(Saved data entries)
=======
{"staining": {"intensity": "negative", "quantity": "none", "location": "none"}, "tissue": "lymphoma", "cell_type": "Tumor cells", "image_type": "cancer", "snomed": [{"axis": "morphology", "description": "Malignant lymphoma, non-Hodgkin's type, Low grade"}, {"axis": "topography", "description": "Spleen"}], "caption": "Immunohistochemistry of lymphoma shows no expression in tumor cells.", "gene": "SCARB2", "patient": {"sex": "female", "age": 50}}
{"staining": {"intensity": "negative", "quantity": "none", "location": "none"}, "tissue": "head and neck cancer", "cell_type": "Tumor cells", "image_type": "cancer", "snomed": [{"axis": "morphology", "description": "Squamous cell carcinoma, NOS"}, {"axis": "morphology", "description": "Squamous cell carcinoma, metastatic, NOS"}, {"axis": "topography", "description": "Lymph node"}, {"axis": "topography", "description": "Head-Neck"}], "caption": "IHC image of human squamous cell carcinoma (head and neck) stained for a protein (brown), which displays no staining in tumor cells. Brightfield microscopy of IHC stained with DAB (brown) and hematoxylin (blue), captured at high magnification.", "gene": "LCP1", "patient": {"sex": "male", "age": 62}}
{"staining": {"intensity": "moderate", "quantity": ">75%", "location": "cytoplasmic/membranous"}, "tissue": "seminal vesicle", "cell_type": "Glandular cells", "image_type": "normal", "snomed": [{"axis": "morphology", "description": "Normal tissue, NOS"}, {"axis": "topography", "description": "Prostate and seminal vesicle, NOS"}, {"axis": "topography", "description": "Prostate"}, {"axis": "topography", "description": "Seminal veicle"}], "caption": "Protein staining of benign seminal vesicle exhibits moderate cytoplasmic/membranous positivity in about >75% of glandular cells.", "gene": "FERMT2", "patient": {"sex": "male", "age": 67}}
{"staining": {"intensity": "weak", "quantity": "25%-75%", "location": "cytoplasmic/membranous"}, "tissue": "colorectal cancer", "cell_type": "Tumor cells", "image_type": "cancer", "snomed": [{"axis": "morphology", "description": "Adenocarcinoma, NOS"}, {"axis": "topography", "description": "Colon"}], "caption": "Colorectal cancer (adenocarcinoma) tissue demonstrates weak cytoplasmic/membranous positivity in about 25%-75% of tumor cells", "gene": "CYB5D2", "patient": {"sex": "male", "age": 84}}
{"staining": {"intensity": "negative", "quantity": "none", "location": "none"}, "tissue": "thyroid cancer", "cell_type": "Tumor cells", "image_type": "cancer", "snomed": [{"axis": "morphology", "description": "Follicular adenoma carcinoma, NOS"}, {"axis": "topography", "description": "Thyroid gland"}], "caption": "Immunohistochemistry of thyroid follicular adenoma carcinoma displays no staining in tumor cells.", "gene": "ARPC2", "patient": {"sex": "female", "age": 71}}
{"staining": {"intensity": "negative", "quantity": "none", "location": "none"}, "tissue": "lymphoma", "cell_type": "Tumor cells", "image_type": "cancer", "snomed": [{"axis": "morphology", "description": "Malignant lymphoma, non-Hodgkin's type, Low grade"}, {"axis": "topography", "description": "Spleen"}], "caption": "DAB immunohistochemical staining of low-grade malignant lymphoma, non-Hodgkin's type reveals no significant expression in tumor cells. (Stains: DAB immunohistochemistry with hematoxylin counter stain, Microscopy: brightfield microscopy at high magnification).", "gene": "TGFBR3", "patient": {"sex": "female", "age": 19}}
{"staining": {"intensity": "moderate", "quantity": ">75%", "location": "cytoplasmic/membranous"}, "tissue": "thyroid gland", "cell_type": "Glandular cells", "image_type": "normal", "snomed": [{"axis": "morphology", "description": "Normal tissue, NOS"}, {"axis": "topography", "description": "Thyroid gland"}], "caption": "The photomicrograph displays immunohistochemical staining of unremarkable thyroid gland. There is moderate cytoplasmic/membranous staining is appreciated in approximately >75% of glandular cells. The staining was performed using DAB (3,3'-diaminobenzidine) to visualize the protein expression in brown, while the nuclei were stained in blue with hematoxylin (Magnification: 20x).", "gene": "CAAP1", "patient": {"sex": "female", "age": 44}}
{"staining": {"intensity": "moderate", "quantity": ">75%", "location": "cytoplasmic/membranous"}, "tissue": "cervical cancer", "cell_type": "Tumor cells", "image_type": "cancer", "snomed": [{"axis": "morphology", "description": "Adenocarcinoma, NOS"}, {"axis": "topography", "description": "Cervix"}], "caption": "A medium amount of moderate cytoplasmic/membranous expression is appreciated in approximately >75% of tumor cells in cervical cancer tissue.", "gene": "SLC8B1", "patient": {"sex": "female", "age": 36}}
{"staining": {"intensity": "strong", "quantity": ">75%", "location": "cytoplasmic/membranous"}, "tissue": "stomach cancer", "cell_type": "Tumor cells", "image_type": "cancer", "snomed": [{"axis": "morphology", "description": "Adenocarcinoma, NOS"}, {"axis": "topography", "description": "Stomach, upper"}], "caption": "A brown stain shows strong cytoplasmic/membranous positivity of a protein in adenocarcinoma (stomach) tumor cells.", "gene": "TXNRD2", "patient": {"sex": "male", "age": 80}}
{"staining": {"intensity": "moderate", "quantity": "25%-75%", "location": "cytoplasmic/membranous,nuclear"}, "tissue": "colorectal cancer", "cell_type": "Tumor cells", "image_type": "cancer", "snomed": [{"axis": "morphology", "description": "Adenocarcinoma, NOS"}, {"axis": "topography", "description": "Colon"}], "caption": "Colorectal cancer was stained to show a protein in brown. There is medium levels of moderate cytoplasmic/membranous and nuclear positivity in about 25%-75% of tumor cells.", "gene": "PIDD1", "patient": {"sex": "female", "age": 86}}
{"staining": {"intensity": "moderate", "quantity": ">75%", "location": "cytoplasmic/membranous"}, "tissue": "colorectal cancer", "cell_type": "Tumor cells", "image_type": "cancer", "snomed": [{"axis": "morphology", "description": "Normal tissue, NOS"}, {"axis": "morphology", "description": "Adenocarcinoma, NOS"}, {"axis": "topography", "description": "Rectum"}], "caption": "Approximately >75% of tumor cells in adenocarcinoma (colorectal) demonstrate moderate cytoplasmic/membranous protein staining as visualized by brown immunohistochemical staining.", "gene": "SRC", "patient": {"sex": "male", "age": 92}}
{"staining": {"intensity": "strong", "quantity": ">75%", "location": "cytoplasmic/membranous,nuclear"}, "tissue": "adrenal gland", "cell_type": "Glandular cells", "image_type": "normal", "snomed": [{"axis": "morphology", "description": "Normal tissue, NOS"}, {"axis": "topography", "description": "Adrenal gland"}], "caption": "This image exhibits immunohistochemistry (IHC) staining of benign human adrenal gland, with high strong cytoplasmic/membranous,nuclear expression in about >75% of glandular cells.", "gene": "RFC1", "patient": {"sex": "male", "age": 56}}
=======
● Your assignment:
Copy the records out again word for word.

● Answer to this exercise:
{"staining": {"intensity": "negative", "quantity": "none", "location": "none"}, "tissue": "lymphoma", "cell_type": "Tumor cells", "image_type": "cancer", "snomed": [{"axis": "morphology", "description": "Malignant lymphoma, non-Hodgkin's type, Low grade"}, {"axis": "topography", "description": "Spleen"}], "caption": "Immunohistochemistry of lymphoma shows no expression in tumor cells.", "gene": "SCARB2", "patient": {"sex": "female", "age": 50}}
{"staining": {"intensity": "negative", "quantity": "none", "location": "none"}, "tissue": "head and neck cancer", "cell_type": "Tumor cells", "image_type": "cancer", "snomed": [{"axis": "morphology", "description": "Squamous cell carcinoma, NOS"}, {"axis": "morphology", "description": "Squamous cell carcinoma, metastatic, NOS"}, {"axis": "topography", "description": "Lymph node"}, {"axis": "topography", "description": "Head-Neck"}], "caption": "IHC image of human squamous cell carcinoma (head and neck) stained for a protein (brown), which displays no staining in tumor cells. Brightfield microscopy of IHC stained with DAB (brown) and hematoxylin (blue), captured at high magnification.", "gene": "LCP1", "patient": {"sex": "male", "age": 62}}
{"staining": {"intensity": "moderate", "quantity": ">75%", "location": "cytoplasmic/membranous"}, "tissue": "seminal vesicle", "cell_type": "Glandular cells", "image_type": "normal", "snomed": [{"axis": "morphology", "description": "Normal tissue, NOS"}, {"axis": "topography", "description": "Prostate and seminal vesicle, NOS"}, {"axis": "topography", "description": "Prostate"}, {"axis": "topography", "description": "Seminal veicle"}], "caption": "Protein staining of benign seminal vesicle exhibits moderate cytoplasmic/membranous positivity in about >75% of glandular cells.", "gene": "FERMT2", "patient": {"sex": "male", "age": 67}}
{"staining": {"intensity": "weak", "quantity": "25%-75%", "location": "cytoplasmic/membranous"}, "tissue": "colorectal cancer", "cell_type": "Tumor cells", "image_type": "cancer", "snomed": [{"axis": "morphology", "description": "Adenocarcinoma, NOS"}, {"axis": "topography", "description": "Colon"}], "caption": "Colorectal cancer (adenocarcinoma) tissue demonstrates weak cytoplasmic/membranous positivity in about 25%-75% of tumor cells", "gene": "CYB5D2", "patient": {"sex": "male", "age": 84}}
{"staining": {"intensity": "negative", "quantity": "none", "location": "none"}, "tissue": "thyroid cancer", "cell_type": "Tumor cells", "image_type": "cancer", "snomed": [{"axis": "morphology", "description": "Follicular adenoma carcinoma, NOS"}, {"axis": "topography", "description": "Thyroid gland"}], "caption": "Immunohistochemistry of thyroid follicular adenoma carcinoma displays no staining in tumor cells.", "gene": "ARPC2", "patient": {"sex": "female", "age": 71}}
{"staining": {"intensity": "negative", "quantity": "none", "location": "none"}, "tissue": "lymphoma", "cell_type": "Tumor cells", "image_type": "cancer", "snomed": [{"axis": "morphology", "description": "Malignant lymphoma, non-Hodgkin's type, Low grade"}, {"axis": "topography", "description": "Spleen"}], "caption": "DAB immunohistochemical staining of low-grade malignant lymphoma, non-Hodgkin's type reveals no significant expression in tumor cells. (Stains: DAB immunohistochemistry with hematoxylin counter stain, Microscopy: brightfield microscopy at high magnification).", "gene": "TGFBR3", "patient": {"sex": "female", "age": 19}}
{"staining": {"intensity": "moderate", "quantity": ">75%", "location": "cytoplasmic/membranous"}, "tissue": "thyroid gland", "cell_type": "Glandular cells", "image_type": "normal", "snomed": [{"axis": "morphology", "description": "Normal tissue, NOS"}, {"axis": "topography", "description": "Thyroid gland"}], "caption": "The photomicrograph displays immunohistochemical staining of unremarkable thyroid gland. There is moderate cytoplasmic/membranous staining is appreciated in approximately >75% of glandular cells. The staining was performed using DAB (3,3'-diaminobenzidine) to visualize the protein expression in brown, while the nuclei were stained in blue with hematoxylin (Magnification: 20x).", "gene": "CAAP1", "patient": {"sex": "female", "age": 44}}
{"staining": {"intensity": "moderate", "quantity": ">75%", "location": "cytoplasmic/membranous"}, "tissue": "cervical cancer", "cell_type": "Tumor cells", "image_type": "cancer", "snomed": [{"axis": "morphology", "description": "Adenocarcinoma, NOS"}, {"axis": "topography", "description": "Cervix"}], "caption": "A medium amount of moderate cytoplasmic/membranous expression is appreciated in approximately >75% of tumor cells in cervical cancer tissue.", "gene": "SLC8B1", "patient": {"sex": "female", "age": 36}}
{"staining": {"intensity": "strong", "quantity": ">75%", "location": "cytoplasmic/membranous"}, "tissue": "stomach cancer", "cell_type": "Tumor cells", "image_type": "cancer", "snomed": [{"axis": "morphology", "description": "Adenocarcinoma, NOS"}, {"axis": "topography", "description": "Stomach, upper"}], "caption": "A brown stain shows strong cytoplasmic/membranous positivity of a protein in adenocarcinoma (stomach) tumor cells.", "gene": "TXNRD2", "patient": {"sex": "male", "age": 80}}
{"staining": {"intensity": "moderate", "quantity": "25%-75%", "location": "cytoplasmic/membranous,nuclear"}, "tissue": "colorectal cancer", "cell_type": "Tumor cells", "image_type": "cancer", "snomed": [{"axis": "morphology", "description": "Adenocarcinoma, NOS"}, {"axis": "topography", "description": "Colon"}], "caption": "Colorectal cancer was stained to show a protein in brown. There is medium levels of moderate cytoplasmic/membranous and nuclear positivity in about 25%-75% of tumor cells.", "gene": "PIDD1", "patient": {"sex": "female", "age": 86}}
{"staining": {"intensity": "moderate", "quantity": ">75%", "location": "cytoplasmic/membranous"}, "tissue": "colorectal cancer", "cell_type": "Tumor cells", "image_type": "cancer", "snomed": [{"axis": "morphology", "description": "Normal tissue, NOS"}, {"axis": "morphology", "description": "Adenocarcinoma, NOS"}, {"axis": "topography", "description": "Rectum"}], "caption": "Approximately >75% of tumor cells in adenocarcinoma (colorectal) demonstrate moderate cytoplasmic/membranous protein staining as visualized by brown immunohistochemical staining.", "gene": "SRC", "patient": {"sex": "male", "age": 92}}
{"staining": {"intensity": "strong", "quantity": ">75%", "location": "cytoplasmic/membranous,nuclear"}, "tissue": "adrenal gland", "cell_type": "Glandular cells", "image_type": "normal", "snomed": [{"axis": "morphology", "description": "Normal tissue, NOS"}, {"axis": "topography", "description": "Adrenal gland"}], "caption": "This image exhibits immunohistochemistry (IHC) staining of benign human adrenal gland, with high strong cytoplasmic/membranous,nuclear expression in about >75% of glandular cells.", "gene": "RFC1", "patient": {"sex": "male", "age": 56}}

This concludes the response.